▶ [TASK MATERIAL]:
============================================================

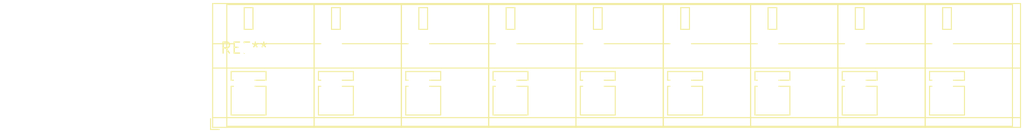
<source format=kicad_pcb>
(kicad_pcb (version 20240108) (generator pcbnew)

  (general
    (thickness 1.6)
  )

  (paper "A4")
  (layers
    (0 "F.Cu" signal)
    (31 "B.Cu" signal)
    (32 "B.Adhes" user "B.Adhesive")
    (33 "F.Adhes" user "F.Adhesive")
    (34 "B.Paste" user)
    (35 "F.Paste" user)
    (36 "B.SilkS" user "B.Silkscreen")
    (37 "F.SilkS" user "F.Silkscreen")
    (38 "B.Mask" user)
    (39 "F.Mask" user)
    (40 "Dwgs.User" user "User.Drawings")
    (41 "Cmts.User" user "User.Comments")
    (42 "Eco1.User" user "User.Eco1")
    (43 "Eco2.User" user "User.Eco2")
    (44 "Edge.Cuts" user)
    (45 "Margin" user)
    (46 "B.CrtYd" user "B.Courtyard")
    (47 "F.CrtYd" user "F.Courtyard")
    (48 "B.Fab" user)
    (49 "F.Fab" user)
    (50 "User.1" user)
    (51 "User.2" user)
    (52 "User.3" user)
    (53 "User.4" user)
    (54 "User.5" user)
    (55 "User.6" user)
    (56 "User.7" user)
    (57 "User.8" user)
    (58 "User.9" user)
  )

  (setup
    (pad_to_mask_clearance 0)
    (pcbplotparams
      (layerselection 0x00010fc_ffffffff)
      (plot_on_all_layers_selection 0x0000000_00000000)
      (disableapertmacros false)
      (usegerberextensions false)
      (usegerberattributes false)
      (usegerberadvancedattributes false)
      (creategerberjobfile false)
      (dashed_line_dash_ratio 12.000000)
      (dashed_line_gap_ratio 3.000000)
      (svgprecision 4)
      (plotframeref false)
      (viasonmask false)
      (mode 1)
      (useauxorigin false)
      (hpglpennumber 1)
      (hpglpenspeed 20)
      (hpglpendiameter 15.000000)
      (dxfpolygonmode false)
      (dxfimperialunits false)
      (dxfusepcbnewfont false)
      (psnegative false)
      (psa4output false)
      (plotreference false)
      (plotvalue false)
      (plotinvisibletext false)
      (sketchpadsonfab false)
      (subtractmaskfromsilk false)
      (outputformat 1)
      (mirror false)
      (drillshape 1)
      (scaleselection 1)
      (outputdirectory "")
    )
  )

  (net 0 "")

  (footprint "TerminalBlock_WAGO_236-609_1x09_P10.00mm_45Degree" (layer "F.Cu") (at 0 0))

)

</source>
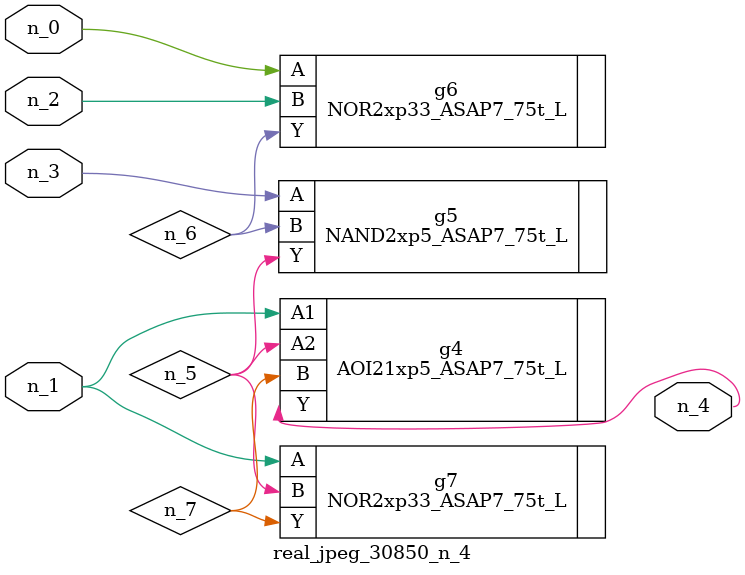
<source format=v>
module real_jpeg_30850_n_4 (n_3, n_1, n_0, n_2, n_4);

input n_3;
input n_1;
input n_0;
input n_2;

output n_4;

wire n_5;
wire n_6;
wire n_7;

NOR2xp33_ASAP7_75t_L g6 ( 
.A(n_0),
.B(n_2),
.Y(n_6)
);

AOI21xp5_ASAP7_75t_L g4 ( 
.A1(n_1),
.A2(n_5),
.B(n_7),
.Y(n_4)
);

NOR2xp33_ASAP7_75t_L g7 ( 
.A(n_1),
.B(n_5),
.Y(n_7)
);

NAND2xp5_ASAP7_75t_L g5 ( 
.A(n_3),
.B(n_6),
.Y(n_5)
);


endmodule
</source>
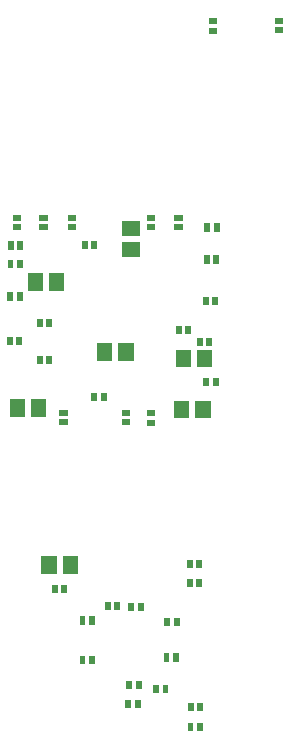
<source format=gbr>
G04 start of page 12 for group -4014 idx -4014 *
G04 Title: (unknown), bottompaste *
G04 Creator: pcb 20110918 *
G04 CreationDate: Thu 31 May 2012 11:38:54 AM GMT UTC *
G04 For: pmonta *
G04 Format: Gerber/RS-274X *
G04 PCB-Dimensions: 400000 320000 *
G04 PCB-Coordinate-Origin: lower left *
%MOIN*%
%FSLAX25Y25*%
%LNBOTTOMPASTE*%
%ADD192R,0.0512X0.0512*%
%ADD191R,0.0197X0.0197*%
G54D191*X292907Y292774D02*X293693D01*
X292907Y289626D02*X293693D01*
X270807Y289500D02*X271593D01*
X270807Y292648D02*X271593D01*
X259407Y223926D02*X260193D01*
X259407Y227074D02*X260193D01*
X269426Y224293D02*Y223507D01*
X272574Y224293D02*Y223507D01*
X250307Y223926D02*X251093D01*
X250307Y227074D02*X251093D01*
G54D192*X261483Y180593D02*Y179807D01*
X268569Y180593D02*Y179807D01*
G54D191*X268852Y199893D02*Y199107D01*
X272000Y199893D02*Y199107D01*
X269052Y172793D02*Y172007D01*
X272200Y172793D02*Y172007D01*
G54D192*X213260Y164193D02*Y163407D01*
X206174Y164193D02*Y163407D01*
G54D191*X206917Y201293D02*Y200507D01*
X203769Y201293D02*Y200507D01*
X206957Y212193D02*Y211407D01*
X203809Y212193D02*Y211407D01*
X206757Y186493D02*Y185707D01*
X203609Y186493D02*Y185707D01*
G54D192*X260857Y163593D02*Y162807D01*
X267943Y163593D02*Y162807D01*
G54D191*X250381Y161974D02*X251167D01*
X250381Y158826D02*X251167D01*
X221107Y162074D02*X221893D01*
X221107Y158926D02*X221893D01*
X241907Y162100D02*X242693D01*
X241907Y158952D02*X242693D01*
G54D192*X243607Y216583D02*X244393D01*
X243607Y223669D02*X244393D01*
G54D191*X205507Y223926D02*X206293D01*
X205507Y227074D02*X206293D01*
X266852Y186193D02*Y185407D01*
X270000Y186193D02*Y185407D01*
X223907Y223926D02*X224693D01*
X223907Y227074D02*X224693D01*
X214407Y223926D02*X215193D01*
X214407Y227074D02*X215193D01*
X231778Y167793D02*Y167007D01*
X234926Y167793D02*Y167007D01*
X259852Y190093D02*Y189307D01*
X263000Y190093D02*Y189307D01*
X213652Y180193D02*Y179407D01*
X216800Y180193D02*Y179407D01*
X213652Y192393D02*Y191607D01*
X216800Y192393D02*Y191607D01*
X269252Y213593D02*Y212807D01*
X272400Y213593D02*Y212807D01*
G54D192*X219260Y206193D02*Y205407D01*
X212174Y206193D02*Y205407D01*
X235183Y182793D02*Y182007D01*
X242269Y182793D02*Y182007D01*
G54D191*X230974Y80093D02*Y79307D01*
X227826Y80093D02*Y79307D01*
X256026Y92893D02*Y92107D01*
X259174Y92893D02*Y92107D01*
X255826Y80993D02*Y80207D01*
X258974Y80993D02*Y80207D01*
X263626Y112193D02*Y111407D01*
X266774Y112193D02*Y111407D01*
X252326Y70493D02*Y69707D01*
X255474Y70493D02*Y69707D01*
X263926Y64393D02*Y63607D01*
X267074Y64393D02*Y63607D01*
X218526Y103693D02*Y102907D01*
X221674Y103693D02*Y102907D01*
X230974Y93293D02*Y92507D01*
X227826Y93293D02*Y92507D01*
X263826Y57793D02*Y57007D01*
X266974Y57793D02*Y57007D01*
X263626Y105793D02*Y105007D01*
X266774Y105793D02*Y105007D01*
X243026Y65493D02*Y64707D01*
X246174Y65493D02*Y64707D01*
G54D192*X216657Y111893D02*Y111107D01*
X223743Y111893D02*Y111107D01*
G54D191*X244052Y97893D02*Y97107D01*
X247200Y97893D02*Y97107D01*
X236300Y98093D02*Y97307D01*
X239448Y98093D02*Y97307D01*
X243426Y71893D02*Y71107D01*
X246574Y71893D02*Y71107D01*
X207074Y218293D02*Y217507D01*
X203926Y218293D02*Y217507D01*
X228526Y218393D02*Y217607D01*
X231674Y218393D02*Y217607D01*
M02*

</source>
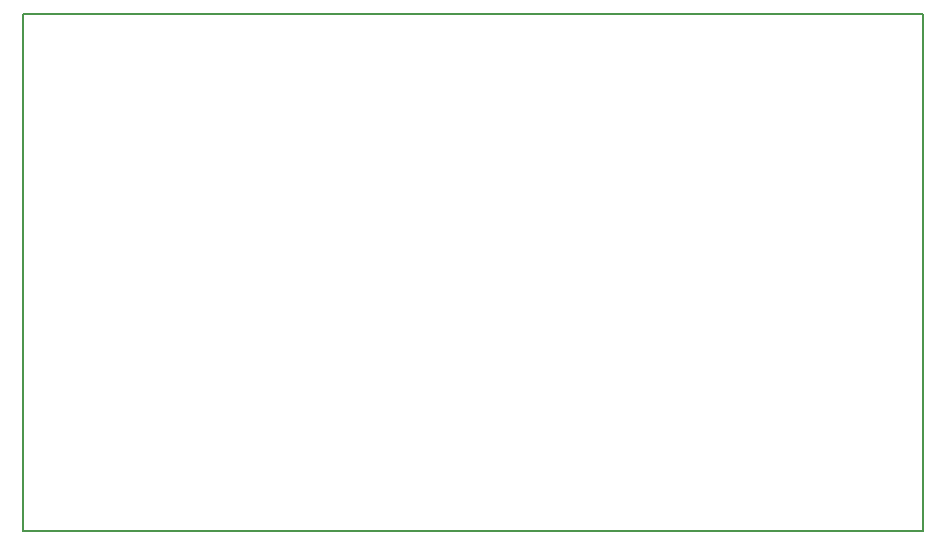
<source format=gbr>
G04 #@! TF.GenerationSoftware,KiCad,Pcbnew,(5.1.2-1)-1*
G04 #@! TF.CreationDate,2019-08-04T20:02:10-04:00*
G04 #@! TF.ProjectId,Pyxel-Paradise,50797865-6c2d-4506-9172-61646973652e,rev?*
G04 #@! TF.SameCoordinates,Original*
G04 #@! TF.FileFunction,Profile,NP*
%FSLAX46Y46*%
G04 Gerber Fmt 4.6, Leading zero omitted, Abs format (unit mm)*
G04 Created by KiCad (PCBNEW (5.1.2-1)-1) date 2019-08-04 20:02:10*
%MOMM*%
%LPD*%
G04 APERTURE LIST*
%ADD10C,0.150000*%
G04 APERTURE END LIST*
D10*
X127000000Y-101600000D02*
X127000000Y-145415000D01*
X50800000Y-145415000D02*
X127000000Y-145415000D01*
X50800000Y-145415000D02*
X50800000Y-101600000D01*
X50800000Y-101600000D02*
X127000000Y-101600000D01*
M02*

</source>
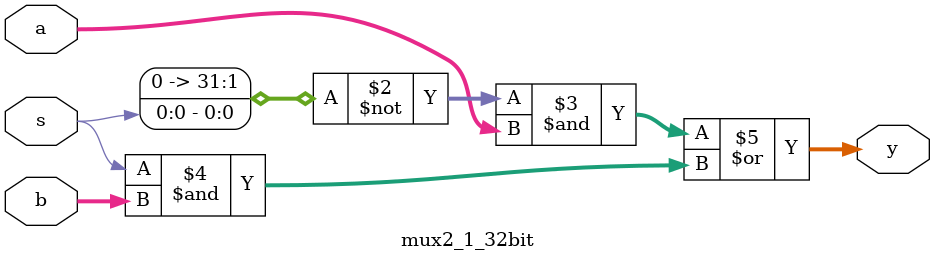
<source format=sv>
module mux2_1_32bit (
	input  logic [31:0] a,
	input  logic [31:0] b,
	input  logic        s,
	output logic [31:0] y 
);
	assign y = (~s&a) | (s&b);
endmodule

</source>
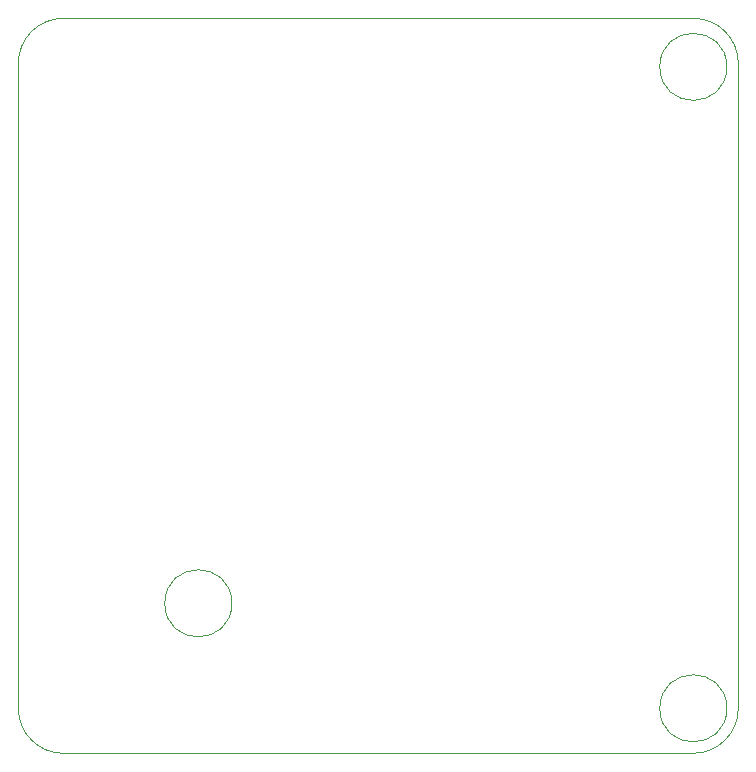
<source format=gbr>
G04 #@! TF.GenerationSoftware,KiCad,Pcbnew,(5.1.0)-1*
G04 #@! TF.CreationDate,2019-06-12T13:49:38+02:00*
G04 #@! TF.ProjectId,me-freeled,6d652d66-7265-4656-9c65-642e6b696361,rev?*
G04 #@! TF.SameCoordinates,Original*
G04 #@! TF.FileFunction,Profile,NP*
%FSLAX46Y46*%
G04 Gerber Fmt 4.6, Leading zero omitted, Abs format (unit mm)*
G04 Created by KiCad (PCBNEW (5.1.0)-1) date 2019-06-12 13:49:38*
%MOMM*%
%LPD*%
G04 APERTURE LIST*
%ADD10C,0.050000*%
G04 APERTURE END LIST*
D10*
X42209806Y-102870000D02*
G75*
G03X42209806Y-102870000I-2839806J0D01*
G01*
X81280000Y-53340000D02*
X80010000Y-53340000D01*
X81280000Y-53340000D02*
G75*
G02X85090000Y-57150000I0J-3810000D01*
G01*
X85090000Y-111760000D02*
G75*
G02X81280000Y-115570000I-3810000J0D01*
G01*
X85090000Y-63500000D02*
X85090000Y-57150000D01*
X27940000Y-53340000D02*
X80010000Y-53340000D01*
X85090000Y-111760000D02*
X85090000Y-63500000D01*
X27940000Y-115570000D02*
X81280000Y-115570000D01*
X84119806Y-57449806D02*
G75*
G03X84119806Y-57449806I-2839806J0D01*
G01*
X84119806Y-111760000D02*
G75*
G03X84119806Y-111760000I-2839806J0D01*
G01*
X27940000Y-115570000D02*
G75*
G02X24130000Y-111760000I0J3810000D01*
G01*
X24130000Y-57150000D02*
G75*
G02X27940000Y-53340000I3810000J0D01*
G01*
X24130000Y-111760000D02*
X24130000Y-57150000D01*
M02*

</source>
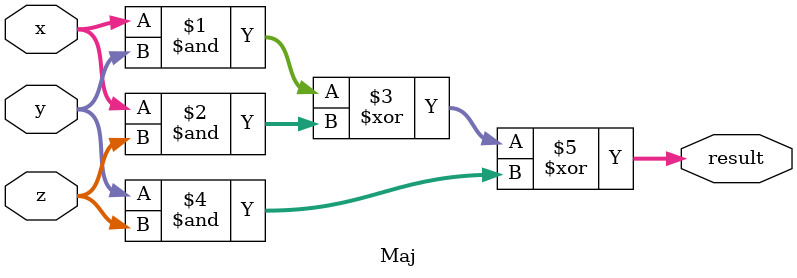
<source format=v>
module Maj 
  (
  input [31:0] x,
  input [31:0] y,
  input [31:0] z,
  output [31:0] result
  );

    assign result = (x & y) ^ (x & z) ^ (y & z);

endmodule
</source>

============================================================

What you should repeat exactly is the run of lines from the top of the listing above through the line with "(drillshape 1)", without pictures.

▶ [RESPONSE]:
<source format=kicad_pcb>
(kicad_pcb (version 20240108) (generator pcbnew)

  (general
    (thickness 1.6)
  )

  (paper "A4")
  (layers
    (0 "F.Cu" signal)
    (31 "B.Cu" signal)
    (32 "B.Adhes" user "B.Adhesive")
    (33 "F.Adhes" user "F.Adhesive")
    (34 "B.Paste" user)
    (35 "F.Paste" user)
    (36 "B.SilkS" user "B.Silkscreen")
    (37 "F.SilkS" user "F.Silkscreen")
    (38 "B.Mask" user)
    (39 "F.Mask" user)
    (40 "Dwgs.User" user "User.Drawings")
    (41 "Cmts.User" user "User.Comments")
    (42 "Eco1.User" user "User.Eco1")
    (43 "Eco2.User" user "User.Eco2")
    (44 "Edge.Cuts" user)
    (45 "Margin" user)
    (46 "B.CrtYd" user "B.Courtyard")
    (47 "F.CrtYd" user "F.Courtyard")
    (48 "B.Fab" user)
    (49 "F.Fab" user)
    (50 "User.1" user)
    (51 "User.2" user)
    (52 "User.3" user)
    (53 "User.4" user)
    (54 "User.5" user)
    (55 "User.6" user)
    (56 "User.7" user)
    (57 "User.8" user)
    (58 "User.9" user)
  )

  (setup
    (pad_to_mask_clearance 0)
    (pcbplotparams
      (layerselection 0x00010fc_ffffffff)
      (plot_on_all_layers_selection 0x0000000_00000000)
      (disableapertmacros false)
      (usegerberextensions false)
      (usegerberattributes false)
      (usegerberadvancedattributes false)
      (creategerberjobfile false)
      (dashed_line_dash_ratio 12.000000)
      (dashed_line_gap_ratio 3.000000)
      (svgprecision 4)
      (plotframeref false)
      (viasonmask false)
      (mode 1)
      (useauxorigin false)
      (hpglpennumber 1)
      (hpglpenspeed 20)
      (hpglpendiameter 15.000000)
      (dxfpolygonmode false)
      (dxfimperialunits false)
      (dxfusepcbnewfont false)
      (psnegative false)
      (psa4output false)
      (plotreference false)
      (plotvalue false)
      (plotinvisibletext false)
      (sketchpadsonfab false)
      (subtractmaskfromsilk false)
      (outputformat 1)
      (mirror false)
      (drillshape 1)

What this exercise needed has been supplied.